Transcribe the entries exactly as each line appears.

####################

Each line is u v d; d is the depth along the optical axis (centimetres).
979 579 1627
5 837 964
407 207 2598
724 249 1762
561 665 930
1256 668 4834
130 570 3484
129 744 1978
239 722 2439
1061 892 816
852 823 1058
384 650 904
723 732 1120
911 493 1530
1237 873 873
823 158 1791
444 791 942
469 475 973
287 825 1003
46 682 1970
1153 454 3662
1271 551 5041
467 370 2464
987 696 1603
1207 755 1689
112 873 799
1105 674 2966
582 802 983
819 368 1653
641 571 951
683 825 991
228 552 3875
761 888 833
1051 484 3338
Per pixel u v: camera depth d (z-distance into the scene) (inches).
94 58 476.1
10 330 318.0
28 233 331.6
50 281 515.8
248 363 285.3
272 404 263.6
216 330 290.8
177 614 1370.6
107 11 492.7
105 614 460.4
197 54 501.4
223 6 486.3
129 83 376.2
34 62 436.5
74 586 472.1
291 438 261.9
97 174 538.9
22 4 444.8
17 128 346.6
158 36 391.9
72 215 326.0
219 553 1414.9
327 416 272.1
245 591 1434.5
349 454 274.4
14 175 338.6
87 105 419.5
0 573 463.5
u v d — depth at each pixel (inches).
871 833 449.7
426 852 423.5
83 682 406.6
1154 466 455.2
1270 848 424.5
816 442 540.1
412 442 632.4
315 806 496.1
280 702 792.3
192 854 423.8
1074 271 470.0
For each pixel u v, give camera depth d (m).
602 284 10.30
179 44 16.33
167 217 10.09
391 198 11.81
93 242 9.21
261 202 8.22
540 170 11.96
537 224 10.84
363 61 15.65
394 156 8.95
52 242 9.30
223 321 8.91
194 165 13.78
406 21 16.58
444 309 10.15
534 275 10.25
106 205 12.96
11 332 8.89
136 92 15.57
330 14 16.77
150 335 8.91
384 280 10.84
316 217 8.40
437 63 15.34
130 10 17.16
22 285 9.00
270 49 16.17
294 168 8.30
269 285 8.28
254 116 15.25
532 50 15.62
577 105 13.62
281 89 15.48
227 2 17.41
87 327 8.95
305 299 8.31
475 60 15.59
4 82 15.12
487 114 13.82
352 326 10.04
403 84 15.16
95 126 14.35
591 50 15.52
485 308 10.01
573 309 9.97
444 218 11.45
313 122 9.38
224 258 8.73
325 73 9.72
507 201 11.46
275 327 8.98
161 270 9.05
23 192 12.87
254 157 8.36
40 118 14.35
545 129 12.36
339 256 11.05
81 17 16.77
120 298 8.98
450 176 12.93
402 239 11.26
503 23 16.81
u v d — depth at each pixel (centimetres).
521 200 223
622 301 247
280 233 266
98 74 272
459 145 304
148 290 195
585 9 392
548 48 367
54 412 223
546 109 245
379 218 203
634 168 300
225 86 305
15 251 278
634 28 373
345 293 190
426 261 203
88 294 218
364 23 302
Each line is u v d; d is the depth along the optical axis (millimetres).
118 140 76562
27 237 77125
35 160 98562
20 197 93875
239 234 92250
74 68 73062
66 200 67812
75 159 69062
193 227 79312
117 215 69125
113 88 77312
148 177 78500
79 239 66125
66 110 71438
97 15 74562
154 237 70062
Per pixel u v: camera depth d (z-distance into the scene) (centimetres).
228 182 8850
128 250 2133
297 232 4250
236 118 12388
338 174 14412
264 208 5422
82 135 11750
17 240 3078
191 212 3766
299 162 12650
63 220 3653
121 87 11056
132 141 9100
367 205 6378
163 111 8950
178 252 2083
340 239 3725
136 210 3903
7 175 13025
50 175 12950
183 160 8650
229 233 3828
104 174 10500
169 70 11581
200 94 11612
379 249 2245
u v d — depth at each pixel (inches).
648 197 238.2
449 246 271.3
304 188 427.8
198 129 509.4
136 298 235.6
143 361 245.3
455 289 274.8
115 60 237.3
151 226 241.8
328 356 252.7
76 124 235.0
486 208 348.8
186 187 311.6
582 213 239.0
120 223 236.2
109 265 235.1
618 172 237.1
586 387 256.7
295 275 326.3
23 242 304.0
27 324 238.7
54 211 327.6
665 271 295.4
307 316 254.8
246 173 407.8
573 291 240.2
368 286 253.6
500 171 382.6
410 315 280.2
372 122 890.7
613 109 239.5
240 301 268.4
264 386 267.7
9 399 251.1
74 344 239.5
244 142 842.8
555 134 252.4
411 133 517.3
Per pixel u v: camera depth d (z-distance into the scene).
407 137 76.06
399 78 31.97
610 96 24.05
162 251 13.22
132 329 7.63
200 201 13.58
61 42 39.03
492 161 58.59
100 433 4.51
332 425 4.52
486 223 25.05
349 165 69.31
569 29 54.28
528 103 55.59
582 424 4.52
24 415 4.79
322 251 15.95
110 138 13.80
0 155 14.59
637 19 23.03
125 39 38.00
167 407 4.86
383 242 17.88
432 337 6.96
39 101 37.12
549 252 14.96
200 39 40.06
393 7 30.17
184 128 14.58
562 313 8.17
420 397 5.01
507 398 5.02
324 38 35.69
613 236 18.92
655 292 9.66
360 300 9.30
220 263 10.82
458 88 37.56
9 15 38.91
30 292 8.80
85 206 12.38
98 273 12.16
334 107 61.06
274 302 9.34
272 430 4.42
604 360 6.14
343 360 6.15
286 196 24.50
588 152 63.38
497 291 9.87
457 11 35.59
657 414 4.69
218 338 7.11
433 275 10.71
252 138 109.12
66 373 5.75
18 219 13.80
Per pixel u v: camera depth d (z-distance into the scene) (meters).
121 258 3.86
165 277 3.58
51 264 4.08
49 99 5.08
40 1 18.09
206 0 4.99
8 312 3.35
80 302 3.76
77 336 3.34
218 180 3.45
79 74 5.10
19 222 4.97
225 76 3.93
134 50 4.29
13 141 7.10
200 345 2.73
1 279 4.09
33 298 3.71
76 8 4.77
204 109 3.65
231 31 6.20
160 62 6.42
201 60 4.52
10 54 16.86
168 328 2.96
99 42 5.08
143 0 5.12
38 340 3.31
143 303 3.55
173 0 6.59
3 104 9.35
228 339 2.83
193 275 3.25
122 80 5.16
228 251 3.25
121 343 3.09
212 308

####################

Solution below
Each line is u v d; d is the depth along the optical axis (centimetres).
979 579 1627
5 837 964
407 207 2598
724 249 1762
561 665 930
1256 668 4834
130 570 3484
129 744 1978
239 722 2439
1061 892 816
852 823 1058
384 650 904
723 732 1120
911 493 1530
1237 873 873
823 158 1791
444 791 942
469 475 973
287 825 1003
46 682 1970
1153 454 3662
1271 551 5041
467 370 2464
987 696 1603
1207 755 1689
112 873 799
1105 674 2966
582 802 983
819 368 1653
641 571 951
683 825 991
228 552 3875
761 888 833
1051 484 3338
Per pixel u v: camera depth d (z-distance into the scene) (inches).
94 58 476.1
10 330 318.0
28 233 331.6
50 281 515.8
248 363 285.3
272 404 263.6
216 330 290.8
177 614 1370.6
107 11 492.7
105 614 460.4
197 54 501.4
223 6 486.3
129 83 376.2
34 62 436.5
74 586 472.1
291 438 261.9
97 174 538.9
22 4 444.8
17 128 346.6
158 36 391.9
72 215 326.0
219 553 1414.9
327 416 272.1
245 591 1434.5
349 454 274.4
14 175 338.6
87 105 419.5
0 573 463.5
u v d — depth at each pixel (inches).
871 833 449.7
426 852 423.5
83 682 406.6
1154 466 455.2
1270 848 424.5
816 442 540.1
412 442 632.4
315 806 496.1
280 702 792.3
192 854 423.8
1074 271 470.0
For each pixel u v, give camera depth d (m).
602 284 10.30
179 44 16.33
167 217 10.09
391 198 11.81
93 242 9.21
261 202 8.22
540 170 11.96
537 224 10.84
363 61 15.65
394 156 8.95
52 242 9.30
223 321 8.91
194 165 13.78
406 21 16.58
444 309 10.15
534 275 10.25
106 205 12.96
11 332 8.89
136 92 15.57
330 14 16.77
150 335 8.91
384 280 10.84
316 217 8.40
437 63 15.34
130 10 17.16
22 285 9.00
270 49 16.17
294 168 8.30
269 285 8.28
254 116 15.25
532 50 15.62
577 105 13.62
281 89 15.48
227 2 17.41
87 327 8.95
305 299 8.31
475 60 15.59
4 82 15.12
487 114 13.82
352 326 10.04
403 84 15.16
95 126 14.35
591 50 15.52
485 308 10.01
573 309 9.97
444 218 11.45
313 122 9.38
224 258 8.73
325 73 9.72
507 201 11.46
275 327 8.98
161 270 9.05
23 192 12.87
254 157 8.36
40 118 14.35
545 129 12.36
339 256 11.05
81 17 16.77
120 298 8.98
450 176 12.93
402 239 11.26
503 23 16.81
u v d — depth at each pixel (centimetres).
521 200 223
622 301 247
280 233 266
98 74 272
459 145 304
148 290 195
585 9 392
548 48 367
54 412 223
546 109 245
379 218 203
634 168 300
225 86 305
15 251 278
634 28 373
345 293 190
426 261 203
88 294 218
364 23 302
Each line is u v d; d is the depth along the optical axis (millimetres).
118 140 76562
27 237 77125
35 160 98562
20 197 93875
239 234 92250
74 68 73062
66 200 67812
75 159 69062
193 227 79312
117 215 69125
113 88 77312
148 177 78500
79 239 66125
66 110 71438
97 15 74562
154 237 70062
Per pixel u v: camera depth d (z-distance into the scene) (centimetres).
228 182 8850
128 250 2133
297 232 4250
236 118 12388
338 174 14412
264 208 5422
82 135 11750
17 240 3078
191 212 3766
299 162 12650
63 220 3653
121 87 11056
132 141 9100
367 205 6378
163 111 8950
178 252 2083
340 239 3725
136 210 3903
7 175 13025
50 175 12950
183 160 8650
229 233 3828
104 174 10500
169 70 11581
200 94 11612
379 249 2245
u v d — depth at each pixel (inches).
648 197 238.2
449 246 271.3
304 188 427.8
198 129 509.4
136 298 235.6
143 361 245.3
455 289 274.8
115 60 237.3
151 226 241.8
328 356 252.7
76 124 235.0
486 208 348.8
186 187 311.6
582 213 239.0
120 223 236.2
109 265 235.1
618 172 237.1
586 387 256.7
295 275 326.3
23 242 304.0
27 324 238.7
54 211 327.6
665 271 295.4
307 316 254.8
246 173 407.8
573 291 240.2
368 286 253.6
500 171 382.6
410 315 280.2
372 122 890.7
613 109 239.5
240 301 268.4
264 386 267.7
9 399 251.1
74 344 239.5
244 142 842.8
555 134 252.4
411 133 517.3
Per pixel u v: camera depth d (z-distance into the scene).
407 137 76.06
399 78 31.97
610 96 24.05
162 251 13.22
132 329 7.63
200 201 13.58
61 42 39.03
492 161 58.59
100 433 4.51
332 425 4.52
486 223 25.05
349 165 69.31
569 29 54.28
528 103 55.59
582 424 4.52
24 415 4.79
322 251 15.95
110 138 13.80
0 155 14.59
637 19 23.03
125 39 38.00
167 407 4.86
383 242 17.88
432 337 6.96
39 101 37.12
549 252 14.96
200 39 40.06
393 7 30.17
184 128 14.58
562 313 8.17
420 397 5.01
507 398 5.02
324 38 35.69
613 236 18.92
655 292 9.66
360 300 9.30
220 263 10.82
458 88 37.56
9 15 38.91
30 292 8.80
85 206 12.38
98 273 12.16
334 107 61.06
274 302 9.34
272 430 4.42
604 360 6.14
343 360 6.15
286 196 24.50
588 152 63.38
497 291 9.87
457 11 35.59
657 414 4.69
218 338 7.11
433 275 10.71
252 138 109.12
66 373 5.75
18 219 13.80
Per pixel u v: camera depth d (z-distance into the scene) (meters).
121 258 3.86
165 277 3.58
51 264 4.08
49 99 5.08
40 1 18.09
206 0 4.99
8 312 3.35
80 302 3.76
77 336 3.34
218 180 3.45
79 74 5.10
19 222 4.97
225 76 3.93
134 50 4.29
13 141 7.10
200 345 2.73
1 279 4.09
33 298 3.71
76 8 4.77
204 109 3.65
231 31 6.20
160 62 6.42
201 60 4.52
10 54 16.86
168 328 2.96
99 42 5.08
143 0 5.12
38 340 3.31
143 303 3.55
173 0 6.59
3 104 9.35
228 339 2.83
193 275 3.25
122 80 5.16
228 251 3.25
121 343 3.09
212 308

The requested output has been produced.